Raúl hizo un gesto, se pasó la mano por la frente como para alejar una idea que le molestaba, pero como Jos otros habían callado no pudo menos de hablar.

—Ya ven, esto confirma cada vez más mi sensación de hace un rato. Salvo Lucio, cuyo deseo de ver las geishas y escuchar el sonido del koto me parece perfectamente justificado, los demás preferiríamos sacrificar alegremente el Imperio del Sol Naciente por un café porteño donde las puertas estuvieran bien abiertas a la calle. ¿Hay proporción entre ambas cosas? De hecho, no. Ni la más remota proporción. Lucio está en lo cierto cuando habla de quedarnos tranquilos, puesto que la recompensa de esa pasividad será muy alta, con kimonos y Fujiyama. And yet, and yet

—Sí, la palabrita de hace un rato —dijo Medrano.

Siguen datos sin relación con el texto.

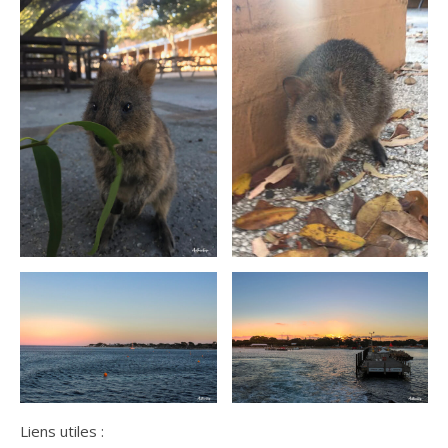
Liens utiles :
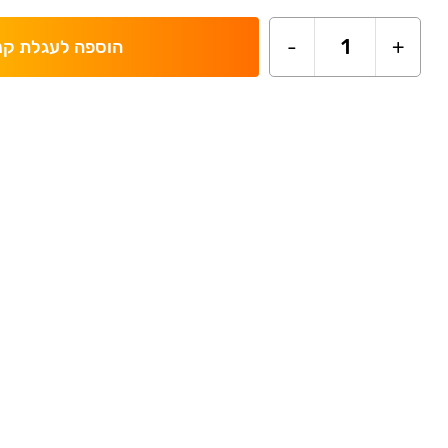
-
1
+
הוספה לעגלת קנ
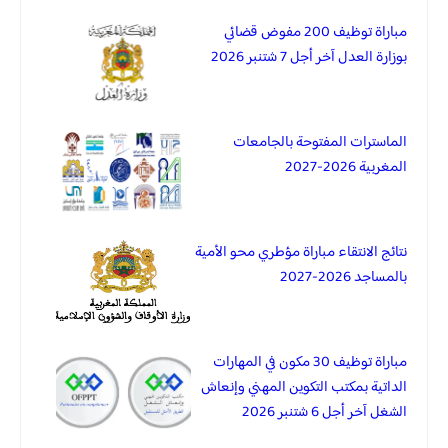
مباراة توظيف 200 مفوض قضائي
بوزارة العدل آخر أجل 7 شتنبر 2026
الماسترات المفتوحة بالجامعات
المغربية 2026-2027
نتائج الانتقاء مباراة مؤطري محو الأمية
بالمساجد 2026-2027
مباراة توظيف 30 مكون في المهارات
الداتية بمكتب التكوين المهني وإنعاش
الشغل آخر أجل 6 شتنبر 2026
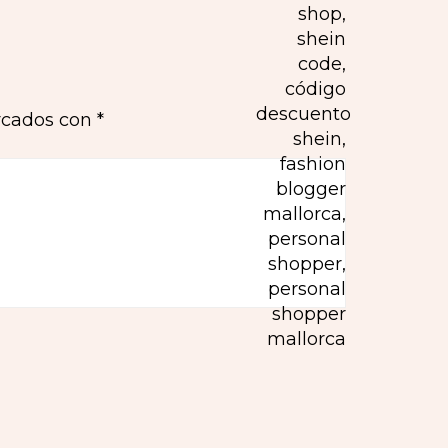
rcados con
*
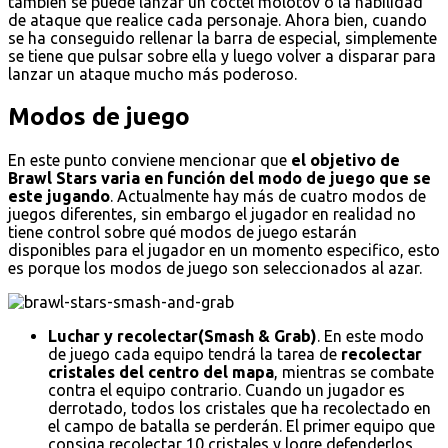
también se puede lanzar un cóctel molotov o la habilidad
de ataque que realice cada personaje. Ahora bien, cuando
se ha conseguido rellenar la barra de especial, simplemente
se tiene que pulsar sobre ella y luego volver a disparar para
lanzar un ataque mucho más poderoso.
Modos de juego
En este punto conviene mencionar que
el objetivo de
Brawl Stars varia en función del modo de juego que se
este jugando
. Actualmente hay más de cuatro modos de
juegos diferentes, sin embargo el jugador en realidad no
tiene control sobre qué modos de juego estarán
disponibles para el jugador en un momento especifico, esto
es porque los modos de juego son seleccionados al azar.
Luchar y recolectar(Smash & Grab)
. En este modo
de juego cada equipo tendrá la tarea de
recolectar
cristales del centro del mapa
, mientras se combate
contra el equipo contrario. Cuando un jugador es
derrotado, todos los cristales que ha recolectado en
el campo de batalla se perderán. El primer equipo que
consiga recolectar 10 cristales y logre defenderlos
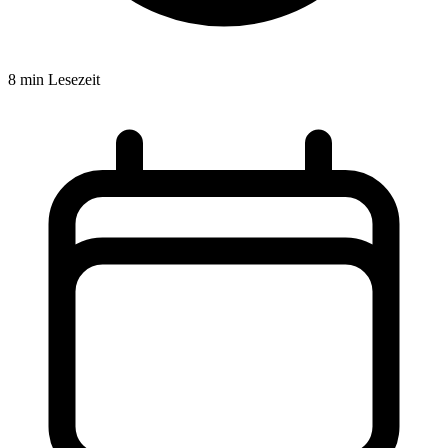
8
min Lesezeit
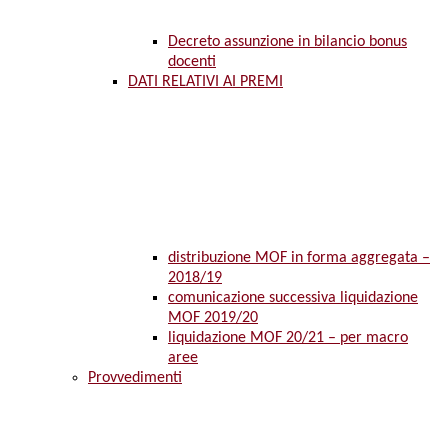
Decreto assunzione in bilancio bonus
docenti
DATI RELATIVI AI PREMI
distribuzione MOF in forma aggregata –
2018/19
comunicazione successiva liquidazione
MOF 2019/20
liquidazione MOF 20/21 – per macro
aree
Provvedimenti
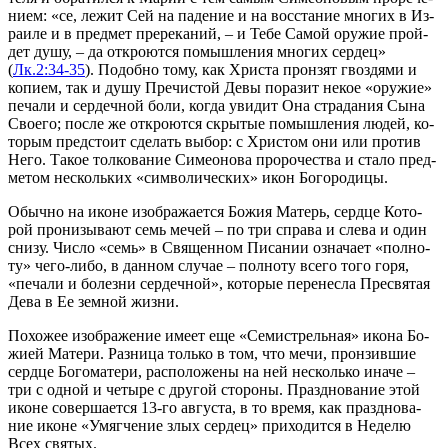
ни­ем: «се, ле­жит Сей на па­де­ние и на вос­ста­ние мно­гих в Из­
ра­и­ле и в пред­мет пре­ре­ка­ний, – и Те­бе Са­мой ору­жие прой­
дет ду­шу, – да от­кро­ют­ся по­мыш­ле­ния мно­гих сер­дец»
(
Лк.2:34-35
). По­доб­но то­му, как Хри­ста прон­зят гвоз­дя­ми и
ко­пи­ем, так и ду­шу Пре­чи­стой Де­вы по­ра­зит не­кое «ору­жие»
пе­ча­ли и сер­деч­ной бо­ли, ко­гда уви­дит Она стра­да­ния Сы­на
Сво­е­го; по­сле же от­кро­ют­ся скры­тые по­мыш­ле­ния лю­дей, ко­
то­рым пред­сто­ит сде­лать вы­бор: с Хри­стом они или про­тив
Не­го. Та­кое тол­ко­ва­ние Си­мео­но­ва про­ро­че­ства и ста­ло пред­
ме­том не­сколь­ких «сим­во­ли­че­ских» икон Бо­го­ро­ди­цы.
Обыч­но на ико­не изоб­ра­жа­ет­ся Бо­жия Ма­терь, серд­це Ко­то­
рой про­ни­зы­ва­ют семь ме­чей – по три спра­ва и сле­ва и один
сни­зу. Чис­ло «семь» в Свя­щен­ном Пи­са­нии озна­ча­ет «пол­но­
ту» че­го-ли­бо, в дан­ном слу­чае – пол­но­ту все­го то­го го­ря,
«пе­ча­ли и бо­лез­ни сер­деч­ной», ко­то­рые пе­ре­нес­ла Пре­свя­тая
Де­ва в Ее зем­ной жиз­ни.
По­хо­жее изоб­ра­же­ние име­ет еще «Се­ми­стрель­ная» ико­на Бо­
жи­ей Ма­те­ри. Раз­ни­ца толь­ко в том, что ме­чи, прон­зив­шие
серд­це Бо­го­ма­те­ри, рас­по­ло­же­ны на ней не­сколь­ко ина­че –
три с од­ной и че­ты­ре с дру­гой сто­ро­ны. Празд­но­ва­ние этой
ико­не со­вер­ша­ет­ся 13-го ав­гу­ста, в то вре­мя, как празд­но­ва­
ние ико­не «Умяг­че­ние злых сер­дец» при­хо­дит­ся в Не­де­лю
Всех свя­тых.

—Exacto, la palabrita. No se trata de puertas, querido Lucio, ni de glúcidos. Probablemente la popa será un inmundo lugar que huele a brea y a fardos de lana. Lo que se vea desde allí será lo mismo que si lo miramos desde la proa: el mar, el mar, siempre recomenzado. And yet…

—En fin —dijo Medrano—, parecería como si hubiera acuerdo de mayoría. ¿También usted? Bueno, entonces hay unanimidad. Queda por resolver si vamos a hablar de esto con los demás. Por el momento, aparte de Restelli y Presutti, me parece mejor hacer las cosas por nuestra cuenta. Como se dice en circunstancias parecidas, no hay por qué alarmar a las señoras y a los niños.

—Probablemente no habrá ninguna causa de alarma —dijo López—. Pero me gustaría saber cómo nos vamos a arreglar para abrirnos paso si se llega a esa situación.

—Ah, eso es muy sencillo —dijo Raúl—. Ya que le gusta jugar a los piratas, tome.

Levantó la tapa de la caja. Dentro había dos revólveres treinta y ocho y una automática treinta y dos, además de cinco cajas de balas procedentes de Rotterdam.